▶ _Document section_:
Thanks for the analysis. Filed http://bugs.mysql.com/bug.php?id=68575 for
the frequent rotate problem.


On Tue, Mar 5, 2013 at 2:02 AM, Kristian Nielsen
<knielsen@xxxxxxxxxxxxxxx>wrote:

> MARK CALLAGHAN <mdcallag@xxxxxxxxx> writes:
>
> > http://bugs.mysql.com/bug.php?id=68569
>
> This is the classic semi-sync deadlock that you explained so many times
> already.
>
> The 5.6 group commit implements a similar technique to MariaDB, where a
> single
> thread does the fast part of commit for all transactions in the group. But
> for
> some reason, they put the semi-sync wait inside the single-threaded loop as
> well!?! So they get the classic deadlock: A waits for semi-sync
> notification
> before dropping prepared_xid counter. B waits for A to drop prepared_xid
> counter to zero before rotating binlog and releasing LOCK_log. C waits for
> B
> to release LOCK_log before it can send events to slave and get semisync
> notification for A ...
>
> > http://bugs.mysql.com/bug.php?id=68251
>
> This second one is different from the first one. One thread is trying to
> rotate the binlog, but waiting for prepared_xids count to drop to zero.
> There
> does not appear though to be any threads having prepared XIDs pending.
>
> But look at the code in binlog.cc and binlog.h that handles the
> prepared_xids
> counter:
>
>   while (get_prep_xids() > 0)
>     mysql_cond_wait(&m_prep_xids_cond, &LOCK_commit);
>
>   void dec_prep_xids() {
>     my_atomic_rwlock_wrlock(&m_prep_xids_lock);
>     int32 result= my_atomic_add32(&m_prep_xids, -1);
>     my_atomic_rwlock_wrunlock(&m_prep_xids_lock);
>     if (result == 1)
>       mysql_cond_signal(&m_prep_xids_cond);
>   }
>
> This code is trivially racy. It can easily happen that A reads the counter
> as
> 1, then B decrements the counter to zero and signals the condition (which
> does
> nothing as there is no waiter), then A goes to sleep on the condition,
> never
> to wake up.
>
> BTW, it looks like there is another bug in there. You have a stack trace
> with
> two threads, these two threads are waiting for LOCK_log to also rotate the
> binlog. So it looks like the 5.6 code is missing protection from multiple
> threads trying to rotate the binlog at the same time, which could lead to
> dummy rotations leaving empty binlog files.

▶ _Extracted entries_:
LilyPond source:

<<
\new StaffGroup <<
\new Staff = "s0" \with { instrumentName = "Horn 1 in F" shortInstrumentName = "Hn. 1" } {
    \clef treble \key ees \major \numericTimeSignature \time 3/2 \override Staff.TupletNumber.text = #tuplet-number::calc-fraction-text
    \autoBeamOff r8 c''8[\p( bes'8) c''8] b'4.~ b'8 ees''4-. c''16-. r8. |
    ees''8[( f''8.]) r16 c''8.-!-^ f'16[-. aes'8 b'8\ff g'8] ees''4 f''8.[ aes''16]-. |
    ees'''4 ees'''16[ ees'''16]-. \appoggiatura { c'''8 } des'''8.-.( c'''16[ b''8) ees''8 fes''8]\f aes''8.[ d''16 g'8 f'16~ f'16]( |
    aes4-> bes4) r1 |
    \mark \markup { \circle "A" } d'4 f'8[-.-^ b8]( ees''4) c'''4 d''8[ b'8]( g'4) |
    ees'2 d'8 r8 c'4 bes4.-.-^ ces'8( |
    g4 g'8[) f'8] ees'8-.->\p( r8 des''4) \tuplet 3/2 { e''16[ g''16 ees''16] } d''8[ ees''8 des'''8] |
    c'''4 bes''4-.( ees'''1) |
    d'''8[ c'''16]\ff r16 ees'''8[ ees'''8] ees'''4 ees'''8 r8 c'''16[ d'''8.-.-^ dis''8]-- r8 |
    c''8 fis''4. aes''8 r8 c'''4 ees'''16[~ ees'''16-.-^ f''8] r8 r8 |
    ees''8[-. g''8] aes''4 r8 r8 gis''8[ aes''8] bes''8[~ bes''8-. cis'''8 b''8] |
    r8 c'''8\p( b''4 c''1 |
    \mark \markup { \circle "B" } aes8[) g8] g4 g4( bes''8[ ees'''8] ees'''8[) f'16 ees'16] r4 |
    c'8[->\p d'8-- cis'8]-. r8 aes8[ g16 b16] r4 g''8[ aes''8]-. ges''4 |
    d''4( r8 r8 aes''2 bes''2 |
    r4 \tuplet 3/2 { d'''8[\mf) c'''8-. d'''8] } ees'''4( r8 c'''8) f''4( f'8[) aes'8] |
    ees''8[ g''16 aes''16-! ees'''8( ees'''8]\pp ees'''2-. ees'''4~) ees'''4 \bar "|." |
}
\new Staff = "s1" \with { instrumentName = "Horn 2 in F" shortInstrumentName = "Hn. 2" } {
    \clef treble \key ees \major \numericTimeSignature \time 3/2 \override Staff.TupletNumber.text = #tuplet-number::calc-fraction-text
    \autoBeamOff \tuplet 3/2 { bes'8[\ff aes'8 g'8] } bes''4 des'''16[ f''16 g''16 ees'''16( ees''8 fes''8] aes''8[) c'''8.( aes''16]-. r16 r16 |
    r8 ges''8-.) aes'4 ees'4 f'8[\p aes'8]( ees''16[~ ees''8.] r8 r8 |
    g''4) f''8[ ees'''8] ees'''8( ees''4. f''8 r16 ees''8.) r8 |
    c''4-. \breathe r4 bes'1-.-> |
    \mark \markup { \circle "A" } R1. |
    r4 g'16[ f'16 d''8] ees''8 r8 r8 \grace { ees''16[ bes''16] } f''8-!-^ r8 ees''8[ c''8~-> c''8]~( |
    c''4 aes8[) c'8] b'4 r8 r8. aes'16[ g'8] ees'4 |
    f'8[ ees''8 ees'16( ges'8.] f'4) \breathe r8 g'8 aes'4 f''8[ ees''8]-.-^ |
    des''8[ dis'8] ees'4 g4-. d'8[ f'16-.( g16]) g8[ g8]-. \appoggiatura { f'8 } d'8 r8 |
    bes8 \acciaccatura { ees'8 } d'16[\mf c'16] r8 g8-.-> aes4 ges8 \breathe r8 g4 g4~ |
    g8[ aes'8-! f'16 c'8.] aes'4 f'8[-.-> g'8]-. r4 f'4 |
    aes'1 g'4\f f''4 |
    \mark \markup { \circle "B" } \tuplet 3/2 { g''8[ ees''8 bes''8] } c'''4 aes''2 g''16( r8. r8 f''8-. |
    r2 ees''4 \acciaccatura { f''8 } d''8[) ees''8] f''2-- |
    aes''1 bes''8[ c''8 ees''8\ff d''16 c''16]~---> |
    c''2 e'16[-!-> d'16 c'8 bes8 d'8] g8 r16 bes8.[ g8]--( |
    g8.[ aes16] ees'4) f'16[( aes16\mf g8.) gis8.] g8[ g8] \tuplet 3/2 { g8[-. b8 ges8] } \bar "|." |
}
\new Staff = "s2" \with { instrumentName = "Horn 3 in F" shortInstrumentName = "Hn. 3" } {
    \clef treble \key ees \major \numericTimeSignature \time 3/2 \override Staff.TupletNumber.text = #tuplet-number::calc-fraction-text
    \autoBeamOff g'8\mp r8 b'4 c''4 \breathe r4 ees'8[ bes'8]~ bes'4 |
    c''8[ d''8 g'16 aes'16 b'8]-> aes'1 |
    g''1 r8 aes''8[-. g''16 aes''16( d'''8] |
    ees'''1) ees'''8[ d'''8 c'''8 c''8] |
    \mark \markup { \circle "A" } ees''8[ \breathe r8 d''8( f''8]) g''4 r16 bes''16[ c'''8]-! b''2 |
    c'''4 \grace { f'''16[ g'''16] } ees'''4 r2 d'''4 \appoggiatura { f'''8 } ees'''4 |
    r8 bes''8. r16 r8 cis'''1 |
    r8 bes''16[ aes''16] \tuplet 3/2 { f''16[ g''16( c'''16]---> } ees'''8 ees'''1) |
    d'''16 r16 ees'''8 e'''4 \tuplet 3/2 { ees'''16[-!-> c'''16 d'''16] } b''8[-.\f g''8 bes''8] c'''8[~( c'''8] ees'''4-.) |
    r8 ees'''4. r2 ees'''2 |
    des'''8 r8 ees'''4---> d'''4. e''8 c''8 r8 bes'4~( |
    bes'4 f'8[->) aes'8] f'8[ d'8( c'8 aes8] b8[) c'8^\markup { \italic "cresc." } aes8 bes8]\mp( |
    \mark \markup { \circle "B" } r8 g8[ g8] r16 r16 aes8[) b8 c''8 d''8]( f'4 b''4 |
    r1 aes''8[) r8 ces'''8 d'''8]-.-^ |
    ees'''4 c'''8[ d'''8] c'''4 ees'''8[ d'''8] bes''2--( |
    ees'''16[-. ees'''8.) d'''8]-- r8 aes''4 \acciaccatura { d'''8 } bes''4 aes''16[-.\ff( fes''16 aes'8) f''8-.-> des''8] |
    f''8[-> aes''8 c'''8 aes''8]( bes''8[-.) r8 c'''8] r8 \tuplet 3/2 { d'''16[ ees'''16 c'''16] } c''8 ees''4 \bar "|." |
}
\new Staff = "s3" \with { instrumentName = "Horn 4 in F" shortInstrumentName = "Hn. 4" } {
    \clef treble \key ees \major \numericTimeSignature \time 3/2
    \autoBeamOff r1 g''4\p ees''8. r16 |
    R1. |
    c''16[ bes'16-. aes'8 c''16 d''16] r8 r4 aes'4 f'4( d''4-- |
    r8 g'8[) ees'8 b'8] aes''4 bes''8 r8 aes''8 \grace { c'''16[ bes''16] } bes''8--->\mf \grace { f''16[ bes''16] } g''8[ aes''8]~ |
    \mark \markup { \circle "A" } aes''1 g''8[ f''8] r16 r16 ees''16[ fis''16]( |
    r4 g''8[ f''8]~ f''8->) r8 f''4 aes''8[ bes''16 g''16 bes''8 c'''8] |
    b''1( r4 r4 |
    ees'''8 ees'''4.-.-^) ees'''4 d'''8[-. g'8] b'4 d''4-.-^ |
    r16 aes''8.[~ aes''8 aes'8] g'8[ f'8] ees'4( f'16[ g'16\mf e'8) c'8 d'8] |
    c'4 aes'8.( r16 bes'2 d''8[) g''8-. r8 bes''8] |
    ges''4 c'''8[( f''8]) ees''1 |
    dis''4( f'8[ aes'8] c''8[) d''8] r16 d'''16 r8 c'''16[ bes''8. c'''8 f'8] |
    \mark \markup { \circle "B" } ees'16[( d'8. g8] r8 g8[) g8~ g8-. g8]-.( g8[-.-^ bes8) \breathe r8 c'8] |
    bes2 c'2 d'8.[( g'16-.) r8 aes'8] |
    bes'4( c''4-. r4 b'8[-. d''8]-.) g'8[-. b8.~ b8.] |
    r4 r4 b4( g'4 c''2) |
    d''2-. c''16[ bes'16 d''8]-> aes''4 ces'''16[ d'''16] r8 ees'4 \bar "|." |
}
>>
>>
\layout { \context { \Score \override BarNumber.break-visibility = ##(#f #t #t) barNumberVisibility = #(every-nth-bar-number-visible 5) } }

▶ _Directions_:
Answer these questions about the email on MySQL binlog bugs:
1. What bug number was filed for the frequent rotate problem?
2. In the semi-sync deadlock described, what does B wait for before rotating the binlog and releasing LOCK_log?
3. Which two files hold the code that handles the prepared_xids counter?

▶ _Answer to the exercise_:
1. 68575
2. It waits for A to drop the prepared_xid counter to zero.
3. binlog.cc and binlog.h